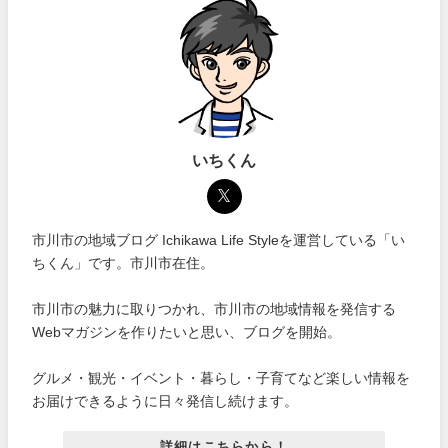
いちくん
市川市の地域ブログ Ichikawa Life Styleを運営している「い
ちくん」です。市川市在住。
市川市の魅力に取りつかれ、市川市の地域情報を発信する
Webマガジンを作りたいと思い、ブログを開始。
グルメ・観光・イベント・暮らし・子育てなど楽しい情報を
お届けできるように日々発信し続けます。
詳細はこちらから！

* * *

**EXERCISE DETAILS**.
Output nothing but the lines from the one containing "市川市の地域ブログ Ichikawa Life Styleを運営している「い" to the end of the listing, both of those included, exactly as given.

**RESPONSE BOX**.
市川市の地域ブログ Ichikawa Life Styleを運営している「い
ちくん」です。市川市在住。
市川市の魅力に取りつかれ、市川市の地域情報を発信する
Webマガジンを作りたいと思い、ブログを開始。
グルメ・観光・イベント・暮らし・子育てなど楽しい情報を
お届けできるように日々発信し続けます。
詳細はこちらから！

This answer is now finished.